In the deal that ended the government shutdown, Republicans lost. They got almost nothing they'd sought. But what has been largely overlooked is that the deal didn't curtail, much less end, the automatic spending cuts known as the budget sequester. And undoing the sequester is what President Obama and Democrats wanted most of all.

The survival of the automatic spending cuts gives Republicans the upper hand in confronting the White House and congressional Democrats on budget issues and new proposals by Mr. Obama that would involve new outlays, such as his plan for universal pre-K education. For Republicans eager to corral federal spending—and that's most of them—the sequester is a gift that keeps on giving.

Democrats, especially Senate Majority Leader Harry Reid, are fit to be tied as they watch cherished social programs gradually shrink.

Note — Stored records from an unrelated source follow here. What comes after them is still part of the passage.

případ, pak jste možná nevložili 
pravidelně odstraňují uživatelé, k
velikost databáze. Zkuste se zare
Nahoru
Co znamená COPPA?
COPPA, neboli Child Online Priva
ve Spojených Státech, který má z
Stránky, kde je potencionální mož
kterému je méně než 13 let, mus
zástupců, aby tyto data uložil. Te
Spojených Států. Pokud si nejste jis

The sequester, enacted during the struggle over the debt limit in 2011, was the brainchild of the White House. It requires $1 trillion in cuts over 10 years in nonentitlement spending, $84 billion in 2013 and $109 billion in 2014.

To say the sequester has backfired for Democrats is putting it mildly. The specter of automatic cuts was supposed to scare members of a Senate-House panel assigned to forge a bipartisan budget accord. If they failed, the sequester would become law. Democrats believed this would never occur. But it did.